As more international students enroll in Lafayette, the college inaugurated this semester the first full-time position to help students learning English as a second language.
Tingting Kang will be Lafayette’s first Multi-Language Learner Support Specialist, a position created as a result of several years of faculty requests for such a job.
“Students are struggling and faculty members realize this, so they want to hire somebody who can help international students,” Kang said. She noted that she also aims to work with ‘1.5 generation’ language learners, or those whose parents don’t speak English and who learned their English from social interaction.
The college approved Kang’s position little over a year ago, according to Dean of Advising Erica D’Agostino, who chaired the search committee that found Kang.
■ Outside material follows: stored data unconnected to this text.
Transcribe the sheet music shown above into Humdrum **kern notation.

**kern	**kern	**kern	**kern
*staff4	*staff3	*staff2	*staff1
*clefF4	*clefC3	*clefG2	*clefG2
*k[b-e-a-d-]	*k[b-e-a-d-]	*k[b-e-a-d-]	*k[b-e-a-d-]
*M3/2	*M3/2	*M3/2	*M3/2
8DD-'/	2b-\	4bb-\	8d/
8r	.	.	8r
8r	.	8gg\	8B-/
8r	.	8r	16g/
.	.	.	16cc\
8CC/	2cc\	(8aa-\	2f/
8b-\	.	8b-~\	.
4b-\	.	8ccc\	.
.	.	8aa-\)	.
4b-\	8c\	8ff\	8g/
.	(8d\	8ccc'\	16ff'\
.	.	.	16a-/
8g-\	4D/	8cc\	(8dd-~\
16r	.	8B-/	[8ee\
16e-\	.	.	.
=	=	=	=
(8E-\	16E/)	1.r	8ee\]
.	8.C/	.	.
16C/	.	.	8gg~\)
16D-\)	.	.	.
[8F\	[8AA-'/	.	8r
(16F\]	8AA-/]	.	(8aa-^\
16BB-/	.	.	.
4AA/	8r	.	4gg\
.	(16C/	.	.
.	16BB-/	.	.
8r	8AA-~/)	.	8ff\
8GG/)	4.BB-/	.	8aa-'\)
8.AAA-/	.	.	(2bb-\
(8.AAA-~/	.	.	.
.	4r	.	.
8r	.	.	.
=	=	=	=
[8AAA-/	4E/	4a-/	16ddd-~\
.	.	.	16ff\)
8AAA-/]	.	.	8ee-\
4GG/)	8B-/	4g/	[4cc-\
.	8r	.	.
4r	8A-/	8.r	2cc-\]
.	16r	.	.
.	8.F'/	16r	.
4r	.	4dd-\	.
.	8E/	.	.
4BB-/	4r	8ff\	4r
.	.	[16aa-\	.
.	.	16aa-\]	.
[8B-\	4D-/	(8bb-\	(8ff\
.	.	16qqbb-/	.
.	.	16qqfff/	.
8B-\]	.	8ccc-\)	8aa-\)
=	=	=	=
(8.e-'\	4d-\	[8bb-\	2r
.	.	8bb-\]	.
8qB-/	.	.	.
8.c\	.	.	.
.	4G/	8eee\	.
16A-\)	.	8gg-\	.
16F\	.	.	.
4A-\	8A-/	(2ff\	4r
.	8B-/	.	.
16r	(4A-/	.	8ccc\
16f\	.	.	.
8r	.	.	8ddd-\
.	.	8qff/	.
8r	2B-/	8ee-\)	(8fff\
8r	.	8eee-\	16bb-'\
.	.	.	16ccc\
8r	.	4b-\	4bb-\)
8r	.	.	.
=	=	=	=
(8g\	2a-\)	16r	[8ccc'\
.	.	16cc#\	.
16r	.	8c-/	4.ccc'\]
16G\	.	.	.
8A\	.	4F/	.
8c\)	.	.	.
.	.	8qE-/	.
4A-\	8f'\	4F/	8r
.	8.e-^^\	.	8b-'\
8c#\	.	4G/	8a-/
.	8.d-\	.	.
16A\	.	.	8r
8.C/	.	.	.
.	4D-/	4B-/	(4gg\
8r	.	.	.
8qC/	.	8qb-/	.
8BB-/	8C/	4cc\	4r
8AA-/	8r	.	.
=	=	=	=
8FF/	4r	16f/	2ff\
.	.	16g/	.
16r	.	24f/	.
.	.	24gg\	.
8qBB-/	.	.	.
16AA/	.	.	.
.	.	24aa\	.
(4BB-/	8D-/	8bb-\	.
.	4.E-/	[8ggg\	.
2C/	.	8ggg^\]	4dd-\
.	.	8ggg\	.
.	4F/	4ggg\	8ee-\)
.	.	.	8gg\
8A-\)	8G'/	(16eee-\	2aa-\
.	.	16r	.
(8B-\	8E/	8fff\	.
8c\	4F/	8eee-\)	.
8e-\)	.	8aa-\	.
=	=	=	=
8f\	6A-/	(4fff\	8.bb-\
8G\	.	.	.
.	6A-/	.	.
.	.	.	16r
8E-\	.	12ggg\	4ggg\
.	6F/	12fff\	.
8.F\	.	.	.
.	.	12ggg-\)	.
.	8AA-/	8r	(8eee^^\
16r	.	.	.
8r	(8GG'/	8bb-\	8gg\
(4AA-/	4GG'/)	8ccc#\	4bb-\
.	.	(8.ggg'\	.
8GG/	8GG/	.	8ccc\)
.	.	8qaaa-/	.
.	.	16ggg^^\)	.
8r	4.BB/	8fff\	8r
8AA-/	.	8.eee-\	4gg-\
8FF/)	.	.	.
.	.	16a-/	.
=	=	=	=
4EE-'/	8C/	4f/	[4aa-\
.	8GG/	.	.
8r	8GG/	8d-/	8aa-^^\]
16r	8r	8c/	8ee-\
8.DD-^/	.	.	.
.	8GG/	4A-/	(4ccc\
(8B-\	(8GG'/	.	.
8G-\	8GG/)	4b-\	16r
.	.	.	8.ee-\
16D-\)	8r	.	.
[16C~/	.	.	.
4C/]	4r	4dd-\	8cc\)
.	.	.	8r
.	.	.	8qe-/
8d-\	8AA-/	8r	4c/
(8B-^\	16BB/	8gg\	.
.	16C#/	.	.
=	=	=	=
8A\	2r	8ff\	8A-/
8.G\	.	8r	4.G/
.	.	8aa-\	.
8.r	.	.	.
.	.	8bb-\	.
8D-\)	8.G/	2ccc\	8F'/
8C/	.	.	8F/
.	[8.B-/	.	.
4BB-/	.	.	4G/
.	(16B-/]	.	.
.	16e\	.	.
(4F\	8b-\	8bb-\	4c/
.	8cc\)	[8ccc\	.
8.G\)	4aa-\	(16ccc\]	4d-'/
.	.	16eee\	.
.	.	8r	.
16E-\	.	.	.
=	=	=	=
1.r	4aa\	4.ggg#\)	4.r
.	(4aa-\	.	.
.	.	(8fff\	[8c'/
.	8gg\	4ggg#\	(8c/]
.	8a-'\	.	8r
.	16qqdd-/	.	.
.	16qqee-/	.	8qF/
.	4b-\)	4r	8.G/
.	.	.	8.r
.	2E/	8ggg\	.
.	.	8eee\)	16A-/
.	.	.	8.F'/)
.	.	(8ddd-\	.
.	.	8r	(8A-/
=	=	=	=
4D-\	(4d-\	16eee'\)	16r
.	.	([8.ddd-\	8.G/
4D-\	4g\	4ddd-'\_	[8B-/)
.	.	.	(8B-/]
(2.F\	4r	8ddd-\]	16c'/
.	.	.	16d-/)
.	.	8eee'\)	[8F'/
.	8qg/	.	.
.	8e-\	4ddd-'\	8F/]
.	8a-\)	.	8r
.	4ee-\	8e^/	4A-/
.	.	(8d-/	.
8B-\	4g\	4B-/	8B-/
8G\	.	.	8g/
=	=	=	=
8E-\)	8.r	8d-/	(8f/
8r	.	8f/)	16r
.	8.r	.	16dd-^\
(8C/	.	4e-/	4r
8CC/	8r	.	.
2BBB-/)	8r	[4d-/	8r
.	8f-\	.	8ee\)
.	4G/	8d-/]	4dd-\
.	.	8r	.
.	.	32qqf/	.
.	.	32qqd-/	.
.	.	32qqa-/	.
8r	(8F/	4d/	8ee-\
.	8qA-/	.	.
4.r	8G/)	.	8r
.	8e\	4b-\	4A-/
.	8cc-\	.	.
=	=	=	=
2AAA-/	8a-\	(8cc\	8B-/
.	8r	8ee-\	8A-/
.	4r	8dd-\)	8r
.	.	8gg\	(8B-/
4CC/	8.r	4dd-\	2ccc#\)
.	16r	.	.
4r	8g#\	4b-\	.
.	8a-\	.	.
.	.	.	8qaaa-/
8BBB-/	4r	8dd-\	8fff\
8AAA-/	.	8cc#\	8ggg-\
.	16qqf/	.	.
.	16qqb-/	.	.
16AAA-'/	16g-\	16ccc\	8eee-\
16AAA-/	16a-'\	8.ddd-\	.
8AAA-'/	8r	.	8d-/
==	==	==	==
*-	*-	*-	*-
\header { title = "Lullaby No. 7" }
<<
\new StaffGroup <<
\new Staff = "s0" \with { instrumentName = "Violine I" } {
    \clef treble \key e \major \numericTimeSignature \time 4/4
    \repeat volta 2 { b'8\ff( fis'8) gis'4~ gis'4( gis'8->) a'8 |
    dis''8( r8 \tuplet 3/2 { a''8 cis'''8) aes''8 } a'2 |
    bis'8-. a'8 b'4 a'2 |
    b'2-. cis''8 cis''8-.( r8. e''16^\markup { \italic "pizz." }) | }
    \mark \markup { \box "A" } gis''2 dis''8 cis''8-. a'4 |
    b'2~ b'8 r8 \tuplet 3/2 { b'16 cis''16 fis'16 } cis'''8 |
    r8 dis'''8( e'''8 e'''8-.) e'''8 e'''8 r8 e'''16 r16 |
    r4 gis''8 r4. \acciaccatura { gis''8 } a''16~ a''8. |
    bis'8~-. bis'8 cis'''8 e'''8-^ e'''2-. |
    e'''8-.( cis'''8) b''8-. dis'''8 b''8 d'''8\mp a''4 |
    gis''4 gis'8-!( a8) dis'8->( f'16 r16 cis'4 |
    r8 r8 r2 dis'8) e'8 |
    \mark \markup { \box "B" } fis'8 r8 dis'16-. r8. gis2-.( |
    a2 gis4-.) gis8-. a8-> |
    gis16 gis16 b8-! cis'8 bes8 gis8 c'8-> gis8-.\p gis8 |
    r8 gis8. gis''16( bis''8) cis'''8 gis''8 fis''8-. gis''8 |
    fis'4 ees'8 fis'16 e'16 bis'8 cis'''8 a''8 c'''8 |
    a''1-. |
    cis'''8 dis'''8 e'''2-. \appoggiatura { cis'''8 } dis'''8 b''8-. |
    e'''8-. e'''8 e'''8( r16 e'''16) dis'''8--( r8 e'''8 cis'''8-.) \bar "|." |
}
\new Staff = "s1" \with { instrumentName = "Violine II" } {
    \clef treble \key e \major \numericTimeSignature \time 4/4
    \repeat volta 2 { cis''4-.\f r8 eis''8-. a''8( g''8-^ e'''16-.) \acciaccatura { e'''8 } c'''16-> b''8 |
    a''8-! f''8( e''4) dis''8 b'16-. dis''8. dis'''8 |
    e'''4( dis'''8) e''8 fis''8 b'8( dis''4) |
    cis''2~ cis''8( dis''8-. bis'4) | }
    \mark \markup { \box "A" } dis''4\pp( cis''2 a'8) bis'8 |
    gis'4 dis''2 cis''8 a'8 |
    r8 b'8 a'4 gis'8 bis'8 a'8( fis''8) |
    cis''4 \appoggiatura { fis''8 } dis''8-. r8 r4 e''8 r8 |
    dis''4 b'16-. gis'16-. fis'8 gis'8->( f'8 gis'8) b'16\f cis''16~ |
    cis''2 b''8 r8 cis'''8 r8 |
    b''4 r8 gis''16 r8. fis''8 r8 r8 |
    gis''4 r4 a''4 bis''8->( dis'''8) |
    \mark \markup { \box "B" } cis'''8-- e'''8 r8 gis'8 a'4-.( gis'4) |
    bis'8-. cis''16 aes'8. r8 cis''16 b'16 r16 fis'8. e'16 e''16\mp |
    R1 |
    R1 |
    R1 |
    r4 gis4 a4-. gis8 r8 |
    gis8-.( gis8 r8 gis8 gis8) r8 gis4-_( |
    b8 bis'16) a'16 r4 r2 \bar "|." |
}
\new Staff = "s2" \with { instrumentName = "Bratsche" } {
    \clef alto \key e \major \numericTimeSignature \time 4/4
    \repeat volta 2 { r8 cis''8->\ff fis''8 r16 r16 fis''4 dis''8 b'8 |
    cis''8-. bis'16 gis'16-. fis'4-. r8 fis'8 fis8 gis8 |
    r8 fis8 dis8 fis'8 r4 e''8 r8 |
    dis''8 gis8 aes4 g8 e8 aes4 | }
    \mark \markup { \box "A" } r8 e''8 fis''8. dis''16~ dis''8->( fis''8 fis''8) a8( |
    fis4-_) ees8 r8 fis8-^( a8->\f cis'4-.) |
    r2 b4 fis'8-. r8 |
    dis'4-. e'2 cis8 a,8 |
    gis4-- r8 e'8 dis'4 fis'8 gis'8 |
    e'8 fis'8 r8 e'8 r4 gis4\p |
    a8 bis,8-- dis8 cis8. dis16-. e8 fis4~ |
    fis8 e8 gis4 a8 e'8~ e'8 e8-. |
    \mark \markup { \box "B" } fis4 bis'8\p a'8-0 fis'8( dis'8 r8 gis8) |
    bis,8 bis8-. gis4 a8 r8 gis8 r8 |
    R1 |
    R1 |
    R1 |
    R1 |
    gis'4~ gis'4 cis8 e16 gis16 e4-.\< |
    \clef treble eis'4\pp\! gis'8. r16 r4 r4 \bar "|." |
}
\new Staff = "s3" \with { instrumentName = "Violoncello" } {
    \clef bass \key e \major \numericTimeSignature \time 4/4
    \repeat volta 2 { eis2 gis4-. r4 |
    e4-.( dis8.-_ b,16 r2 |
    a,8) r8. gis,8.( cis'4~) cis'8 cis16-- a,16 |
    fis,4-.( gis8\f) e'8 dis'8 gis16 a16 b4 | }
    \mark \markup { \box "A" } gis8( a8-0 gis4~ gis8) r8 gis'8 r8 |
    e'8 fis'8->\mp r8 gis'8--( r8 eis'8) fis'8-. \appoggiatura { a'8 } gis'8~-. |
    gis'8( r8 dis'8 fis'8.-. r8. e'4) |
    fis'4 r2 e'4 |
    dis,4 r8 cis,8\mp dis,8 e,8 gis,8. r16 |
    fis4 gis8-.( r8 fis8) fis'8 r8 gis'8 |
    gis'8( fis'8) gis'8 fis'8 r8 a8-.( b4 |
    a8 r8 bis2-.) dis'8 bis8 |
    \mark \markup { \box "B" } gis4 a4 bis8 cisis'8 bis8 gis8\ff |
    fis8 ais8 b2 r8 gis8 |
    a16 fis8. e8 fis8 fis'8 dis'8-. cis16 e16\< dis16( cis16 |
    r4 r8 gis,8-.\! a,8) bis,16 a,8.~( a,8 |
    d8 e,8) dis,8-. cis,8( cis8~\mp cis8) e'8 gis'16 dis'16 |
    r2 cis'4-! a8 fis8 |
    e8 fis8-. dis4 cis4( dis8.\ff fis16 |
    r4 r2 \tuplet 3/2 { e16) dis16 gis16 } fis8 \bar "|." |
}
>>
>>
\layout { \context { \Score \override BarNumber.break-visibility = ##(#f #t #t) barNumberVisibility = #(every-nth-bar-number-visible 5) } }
“From the time that I first arrived on campus working in the ATTIC I was asked about our ESL support for students,” D’Agostino wrote in an email, referring to the tutor program and English as a Second Language learning, respectively, “but the college didn’t have a program in place to provide these services.”
Kang said that the last time there was a position similar to hers at Lafayette was about 15 years ago, when a part-time ESL coordinator was employed.
The number of international students at Lafayette increased more than 50 percent between 2013 and 2015 to about 10 percent of the college’s enrollment, according to the college’s common data set. Lafayette requires international students score at least 95 points on the Test of English as a Foreign Language (TOEFL) in order to enroll. Kang, originally from central China, said that this is generally a high standard for undergraduate degree-seeking students.
Lehigh university requires a TOEFL score of 90 for undergraduates, and Bucknell University requires 100. At Northern Arizona State, where Kang received her Ph.D., undergraduates students need only 75 to enter, and graduate teaching assistants in the English department need 100.
Despite a high standard for entry, Kang said that the TOEFL does not cover all writing that students come across in college.
“I know that the TOEFL scores are very high scores,” she said. “[The students] are very good, they just need more support to be more successful…We just want to advance their ability.”
Kang added that argumentative techniques, especially, differ across cultures.
“We call that ‘contrastive rhetoric,'” she said, referring to the communication across education systems. “So for people from different cultures, they tend to argue in different ways. For Chinese speakers, its a circle; it’s not to the point. They are very indirect. But for English, writing is very direct. We want to make writing to the point.”
Before this position was created, faculty and students had been looking to the College Writing Program (CWP) and Writing Associates for support, according to English professor and CWP Director Bianca Falbo.
“In working to build a diverse student body, Lafayette has been fortunate to attract students who speak and write multiple languages,” Falbo wrote in an email. “The College realized it needed to do more to support students learning in a second or third or fourth language.”
Kang is also currently working on a reference library in Scott Hall for academic English. Already working with the CWP, she plans to begin college writing seminars beginning mid-September and aims to work with the International Students Association. Kang also said that faculty may recommend students to her.